Collected data entries>
- Opening Delimiter -
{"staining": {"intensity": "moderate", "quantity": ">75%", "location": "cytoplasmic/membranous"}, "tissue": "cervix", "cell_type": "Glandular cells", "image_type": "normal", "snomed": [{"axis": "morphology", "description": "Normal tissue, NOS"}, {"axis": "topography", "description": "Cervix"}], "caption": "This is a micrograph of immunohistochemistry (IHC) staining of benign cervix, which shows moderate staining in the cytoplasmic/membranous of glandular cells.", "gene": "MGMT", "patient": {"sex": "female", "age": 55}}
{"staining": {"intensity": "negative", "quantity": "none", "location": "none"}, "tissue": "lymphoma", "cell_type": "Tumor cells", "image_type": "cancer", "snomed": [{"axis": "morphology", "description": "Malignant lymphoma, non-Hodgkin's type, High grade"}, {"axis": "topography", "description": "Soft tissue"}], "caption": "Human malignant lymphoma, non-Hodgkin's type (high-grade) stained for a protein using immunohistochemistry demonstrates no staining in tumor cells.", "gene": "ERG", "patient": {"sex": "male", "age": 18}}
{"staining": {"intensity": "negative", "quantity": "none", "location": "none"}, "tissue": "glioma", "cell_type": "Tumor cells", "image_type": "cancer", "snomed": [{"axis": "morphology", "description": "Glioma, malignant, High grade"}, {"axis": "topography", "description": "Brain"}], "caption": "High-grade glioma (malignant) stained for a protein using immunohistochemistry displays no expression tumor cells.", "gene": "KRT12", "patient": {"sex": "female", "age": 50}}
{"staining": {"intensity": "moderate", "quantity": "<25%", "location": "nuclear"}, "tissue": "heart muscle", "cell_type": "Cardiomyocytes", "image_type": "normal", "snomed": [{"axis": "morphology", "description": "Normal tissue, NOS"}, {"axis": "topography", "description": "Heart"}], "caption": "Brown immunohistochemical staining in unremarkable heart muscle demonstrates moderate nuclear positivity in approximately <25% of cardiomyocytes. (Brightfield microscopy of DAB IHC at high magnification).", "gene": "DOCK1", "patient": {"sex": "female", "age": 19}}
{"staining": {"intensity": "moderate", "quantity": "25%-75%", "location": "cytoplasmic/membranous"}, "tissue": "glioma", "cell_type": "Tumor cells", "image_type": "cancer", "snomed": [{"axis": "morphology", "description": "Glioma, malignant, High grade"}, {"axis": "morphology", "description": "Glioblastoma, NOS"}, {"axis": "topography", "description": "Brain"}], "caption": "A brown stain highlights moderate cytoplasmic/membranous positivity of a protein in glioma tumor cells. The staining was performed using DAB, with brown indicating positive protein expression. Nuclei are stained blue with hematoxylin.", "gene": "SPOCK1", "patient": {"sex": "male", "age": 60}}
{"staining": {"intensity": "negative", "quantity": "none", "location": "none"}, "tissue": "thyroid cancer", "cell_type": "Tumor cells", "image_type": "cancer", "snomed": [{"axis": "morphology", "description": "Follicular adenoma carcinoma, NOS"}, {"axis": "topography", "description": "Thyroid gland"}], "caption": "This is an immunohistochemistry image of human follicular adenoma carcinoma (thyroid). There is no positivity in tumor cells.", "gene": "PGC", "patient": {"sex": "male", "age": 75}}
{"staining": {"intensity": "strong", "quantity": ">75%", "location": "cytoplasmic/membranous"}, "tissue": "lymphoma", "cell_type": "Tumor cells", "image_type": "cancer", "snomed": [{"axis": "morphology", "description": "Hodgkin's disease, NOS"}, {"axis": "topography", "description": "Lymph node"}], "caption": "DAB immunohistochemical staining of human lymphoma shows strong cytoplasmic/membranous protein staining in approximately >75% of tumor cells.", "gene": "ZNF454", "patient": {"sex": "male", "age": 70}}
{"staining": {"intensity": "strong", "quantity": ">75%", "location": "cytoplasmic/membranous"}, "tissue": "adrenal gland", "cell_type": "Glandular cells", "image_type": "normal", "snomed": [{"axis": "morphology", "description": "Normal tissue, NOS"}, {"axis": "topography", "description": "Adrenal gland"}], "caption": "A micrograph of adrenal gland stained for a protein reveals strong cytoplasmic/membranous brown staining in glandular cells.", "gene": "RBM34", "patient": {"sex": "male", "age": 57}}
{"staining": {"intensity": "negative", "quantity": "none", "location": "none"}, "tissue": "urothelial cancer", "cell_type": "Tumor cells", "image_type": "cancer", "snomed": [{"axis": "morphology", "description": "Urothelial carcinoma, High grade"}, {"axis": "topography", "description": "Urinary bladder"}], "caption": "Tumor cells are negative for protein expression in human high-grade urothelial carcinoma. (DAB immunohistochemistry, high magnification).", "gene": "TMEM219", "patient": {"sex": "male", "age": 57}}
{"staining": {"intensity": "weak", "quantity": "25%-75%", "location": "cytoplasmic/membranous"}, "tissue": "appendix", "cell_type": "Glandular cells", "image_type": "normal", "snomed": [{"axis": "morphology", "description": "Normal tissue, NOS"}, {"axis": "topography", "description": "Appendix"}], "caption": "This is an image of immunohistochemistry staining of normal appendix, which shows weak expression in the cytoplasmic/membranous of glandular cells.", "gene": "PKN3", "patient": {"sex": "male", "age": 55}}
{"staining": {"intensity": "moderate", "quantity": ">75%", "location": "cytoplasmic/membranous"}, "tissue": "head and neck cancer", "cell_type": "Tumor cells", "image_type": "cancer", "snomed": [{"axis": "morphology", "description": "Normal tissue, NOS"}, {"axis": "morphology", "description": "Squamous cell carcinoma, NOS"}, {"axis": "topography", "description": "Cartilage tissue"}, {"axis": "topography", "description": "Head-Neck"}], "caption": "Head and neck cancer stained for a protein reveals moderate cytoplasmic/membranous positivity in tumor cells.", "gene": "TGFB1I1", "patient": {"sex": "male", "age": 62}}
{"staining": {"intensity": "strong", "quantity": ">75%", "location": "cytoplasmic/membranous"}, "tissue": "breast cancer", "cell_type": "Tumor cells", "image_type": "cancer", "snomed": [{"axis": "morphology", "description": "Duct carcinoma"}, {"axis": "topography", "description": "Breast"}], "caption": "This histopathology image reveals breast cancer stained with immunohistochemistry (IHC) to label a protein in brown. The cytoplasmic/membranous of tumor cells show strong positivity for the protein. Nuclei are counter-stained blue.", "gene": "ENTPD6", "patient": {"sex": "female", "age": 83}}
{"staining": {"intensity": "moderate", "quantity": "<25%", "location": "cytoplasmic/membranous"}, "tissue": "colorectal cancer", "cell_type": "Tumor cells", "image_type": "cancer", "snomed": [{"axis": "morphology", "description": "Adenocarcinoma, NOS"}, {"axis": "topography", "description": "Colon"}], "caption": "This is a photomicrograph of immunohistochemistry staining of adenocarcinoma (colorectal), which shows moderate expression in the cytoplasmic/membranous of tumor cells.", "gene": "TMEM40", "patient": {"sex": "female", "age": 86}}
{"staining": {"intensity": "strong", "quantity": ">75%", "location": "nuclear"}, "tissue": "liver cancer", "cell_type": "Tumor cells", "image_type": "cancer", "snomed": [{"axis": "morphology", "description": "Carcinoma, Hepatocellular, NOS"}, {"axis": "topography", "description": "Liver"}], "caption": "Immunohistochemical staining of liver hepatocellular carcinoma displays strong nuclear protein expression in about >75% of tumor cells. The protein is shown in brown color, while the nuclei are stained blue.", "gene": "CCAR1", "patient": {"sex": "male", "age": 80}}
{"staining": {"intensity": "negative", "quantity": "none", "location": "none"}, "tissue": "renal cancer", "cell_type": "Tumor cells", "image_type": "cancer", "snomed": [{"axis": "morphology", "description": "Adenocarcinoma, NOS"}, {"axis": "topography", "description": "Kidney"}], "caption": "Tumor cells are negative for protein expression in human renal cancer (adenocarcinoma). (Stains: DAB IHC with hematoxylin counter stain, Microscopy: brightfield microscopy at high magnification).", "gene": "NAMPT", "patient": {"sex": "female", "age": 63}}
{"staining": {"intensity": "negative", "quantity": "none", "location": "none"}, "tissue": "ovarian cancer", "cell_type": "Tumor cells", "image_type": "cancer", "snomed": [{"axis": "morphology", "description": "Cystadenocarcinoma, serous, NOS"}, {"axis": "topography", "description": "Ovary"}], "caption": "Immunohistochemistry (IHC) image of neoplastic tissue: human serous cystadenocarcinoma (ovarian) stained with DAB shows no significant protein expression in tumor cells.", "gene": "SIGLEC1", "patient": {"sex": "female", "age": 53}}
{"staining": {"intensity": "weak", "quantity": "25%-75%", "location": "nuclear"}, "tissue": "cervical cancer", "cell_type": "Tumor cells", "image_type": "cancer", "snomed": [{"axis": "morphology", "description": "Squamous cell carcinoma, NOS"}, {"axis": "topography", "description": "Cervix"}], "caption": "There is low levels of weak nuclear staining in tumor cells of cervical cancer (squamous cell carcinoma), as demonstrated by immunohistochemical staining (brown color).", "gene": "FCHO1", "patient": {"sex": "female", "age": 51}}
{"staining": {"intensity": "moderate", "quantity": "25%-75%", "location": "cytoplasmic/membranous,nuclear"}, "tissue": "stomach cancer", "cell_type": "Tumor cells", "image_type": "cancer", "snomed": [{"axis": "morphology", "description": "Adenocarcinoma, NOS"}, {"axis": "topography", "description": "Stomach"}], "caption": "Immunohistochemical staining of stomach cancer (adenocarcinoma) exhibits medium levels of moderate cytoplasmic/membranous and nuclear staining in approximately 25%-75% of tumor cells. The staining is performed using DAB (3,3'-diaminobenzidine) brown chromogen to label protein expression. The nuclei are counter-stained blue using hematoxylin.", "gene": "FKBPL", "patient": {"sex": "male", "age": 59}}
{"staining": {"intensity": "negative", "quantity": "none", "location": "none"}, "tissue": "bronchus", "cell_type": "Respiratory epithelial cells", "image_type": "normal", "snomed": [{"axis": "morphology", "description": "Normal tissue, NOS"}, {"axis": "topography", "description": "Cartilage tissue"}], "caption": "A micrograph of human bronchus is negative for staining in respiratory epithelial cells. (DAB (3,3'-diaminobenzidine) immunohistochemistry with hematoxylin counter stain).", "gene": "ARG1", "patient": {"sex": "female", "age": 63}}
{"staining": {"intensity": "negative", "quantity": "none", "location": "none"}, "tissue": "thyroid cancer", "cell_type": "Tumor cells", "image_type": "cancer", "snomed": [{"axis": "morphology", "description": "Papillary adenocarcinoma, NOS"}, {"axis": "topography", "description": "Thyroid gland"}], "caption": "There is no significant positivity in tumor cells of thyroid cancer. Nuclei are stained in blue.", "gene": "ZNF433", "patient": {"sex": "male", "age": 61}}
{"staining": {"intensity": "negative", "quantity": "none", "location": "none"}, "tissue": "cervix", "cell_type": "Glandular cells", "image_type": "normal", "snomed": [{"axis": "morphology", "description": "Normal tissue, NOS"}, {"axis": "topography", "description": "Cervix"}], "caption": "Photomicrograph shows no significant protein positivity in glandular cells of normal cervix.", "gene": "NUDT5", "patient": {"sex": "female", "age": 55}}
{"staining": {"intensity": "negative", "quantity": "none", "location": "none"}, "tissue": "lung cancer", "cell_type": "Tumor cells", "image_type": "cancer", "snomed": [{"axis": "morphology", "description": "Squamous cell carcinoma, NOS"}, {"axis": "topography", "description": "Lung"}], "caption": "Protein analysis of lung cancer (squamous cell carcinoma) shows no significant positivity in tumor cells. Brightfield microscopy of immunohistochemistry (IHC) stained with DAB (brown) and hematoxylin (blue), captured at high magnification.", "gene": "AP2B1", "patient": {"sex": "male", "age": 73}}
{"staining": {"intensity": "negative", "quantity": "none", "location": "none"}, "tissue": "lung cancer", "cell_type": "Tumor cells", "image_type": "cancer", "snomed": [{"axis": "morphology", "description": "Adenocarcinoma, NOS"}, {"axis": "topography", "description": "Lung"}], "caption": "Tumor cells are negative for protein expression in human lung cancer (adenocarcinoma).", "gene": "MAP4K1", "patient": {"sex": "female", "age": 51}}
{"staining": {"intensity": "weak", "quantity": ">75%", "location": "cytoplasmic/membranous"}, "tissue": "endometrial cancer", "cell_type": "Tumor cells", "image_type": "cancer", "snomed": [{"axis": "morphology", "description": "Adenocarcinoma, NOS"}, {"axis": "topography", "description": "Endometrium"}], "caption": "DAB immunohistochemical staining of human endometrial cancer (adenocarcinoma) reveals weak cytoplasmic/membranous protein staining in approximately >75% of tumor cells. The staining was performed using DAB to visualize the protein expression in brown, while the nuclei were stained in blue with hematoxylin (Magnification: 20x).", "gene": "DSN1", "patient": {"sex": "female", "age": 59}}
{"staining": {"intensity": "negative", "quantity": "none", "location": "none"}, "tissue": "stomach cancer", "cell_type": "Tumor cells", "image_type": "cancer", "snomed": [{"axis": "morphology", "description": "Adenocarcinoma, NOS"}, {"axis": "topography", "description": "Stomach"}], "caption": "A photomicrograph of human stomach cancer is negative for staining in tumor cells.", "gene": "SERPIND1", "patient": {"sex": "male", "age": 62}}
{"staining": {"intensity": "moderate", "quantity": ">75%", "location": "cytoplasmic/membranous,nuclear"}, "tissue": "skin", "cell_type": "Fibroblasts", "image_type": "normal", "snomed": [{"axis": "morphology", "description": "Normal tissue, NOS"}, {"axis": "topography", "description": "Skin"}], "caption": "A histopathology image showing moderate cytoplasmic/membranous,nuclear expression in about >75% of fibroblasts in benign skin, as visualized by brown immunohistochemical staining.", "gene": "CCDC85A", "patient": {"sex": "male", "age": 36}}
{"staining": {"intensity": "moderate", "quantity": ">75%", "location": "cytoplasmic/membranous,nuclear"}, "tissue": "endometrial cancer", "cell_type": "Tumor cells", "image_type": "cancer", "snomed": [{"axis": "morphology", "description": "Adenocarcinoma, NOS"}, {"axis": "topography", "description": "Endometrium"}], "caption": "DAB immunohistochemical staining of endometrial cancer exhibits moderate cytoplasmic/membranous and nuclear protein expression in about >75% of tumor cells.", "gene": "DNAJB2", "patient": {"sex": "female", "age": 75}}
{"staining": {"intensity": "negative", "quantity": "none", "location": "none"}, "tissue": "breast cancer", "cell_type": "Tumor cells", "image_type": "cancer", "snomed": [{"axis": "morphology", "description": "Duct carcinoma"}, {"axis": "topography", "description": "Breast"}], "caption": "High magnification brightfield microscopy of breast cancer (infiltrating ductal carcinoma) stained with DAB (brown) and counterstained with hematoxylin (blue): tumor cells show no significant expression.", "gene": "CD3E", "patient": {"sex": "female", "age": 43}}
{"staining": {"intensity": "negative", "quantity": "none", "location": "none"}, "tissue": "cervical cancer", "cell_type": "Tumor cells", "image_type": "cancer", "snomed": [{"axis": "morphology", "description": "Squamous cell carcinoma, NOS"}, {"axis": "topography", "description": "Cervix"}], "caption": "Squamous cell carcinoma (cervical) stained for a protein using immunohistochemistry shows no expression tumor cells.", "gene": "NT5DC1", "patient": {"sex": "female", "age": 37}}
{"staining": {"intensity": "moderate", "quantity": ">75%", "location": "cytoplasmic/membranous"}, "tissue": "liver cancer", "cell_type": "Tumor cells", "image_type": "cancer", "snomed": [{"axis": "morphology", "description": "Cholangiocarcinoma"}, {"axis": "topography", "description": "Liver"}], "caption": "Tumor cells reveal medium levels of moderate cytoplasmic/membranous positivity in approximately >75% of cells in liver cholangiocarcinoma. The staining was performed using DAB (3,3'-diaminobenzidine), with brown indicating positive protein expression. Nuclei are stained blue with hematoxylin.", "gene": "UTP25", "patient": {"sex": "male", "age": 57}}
- Closing Delimiter -
TASK GOAL> Copy the lines above exactly. Start with the line containing "of human bronchus", end with the line containing "significant protein positivity", and include both.

ANSWER BELOW>
{"staining": {"intensity": "negative", "quantity": "none", "location": "none"}, "tissue": "bronchus", "cell_type": "Respiratory epithelial cells", "image_type": "normal", "snomed": [{"axis": "morphology", "description": "Normal tissue, NOS"}, {"axis": "topography", "description": "Cartilage tissue"}], "caption": "A micrograph of human bronchus is negative for staining in respiratory epithelial cells. (DAB (3,3'-diaminobenzidine) immunohistochemistry with hematoxylin counter stain).", "gene": "ARG1", "patient": {"sex": "female", "age": 63}}
{"staining": {"intensity": "negative", "quantity": "none", "location": "none"}, "tissue": "thyroid cancer", "cell_type": "Tumor cells", "image_type": "cancer", "snomed": [{"axis": "morphology", "description": "Papillary adenocarcinoma, NOS"}, {"axis": "topography", "description": "Thyroid gland"}], "caption": "There is no significant positivity in tumor cells of thyroid cancer. Nuclei are stained in blue.", "gene": "ZNF433", "patient": {"sex": "male", "age": 61}}
{"staining": {"intensity": "negative", "quantity": "none", "location": "none"}, "tissue": "cervix", "cell_type": "Glandular cells", "image_type": "normal", "snomed": [{"axis": "morphology", "description": "Normal tissue, NOS"}, {"axis": "topography", "description": "Cervix"}], "caption": "Photomicrograph shows no significant protein positivity in glandular cells of normal cervix.", "gene": "NUDT5", "patient": {"sex": "female", "age": 55}}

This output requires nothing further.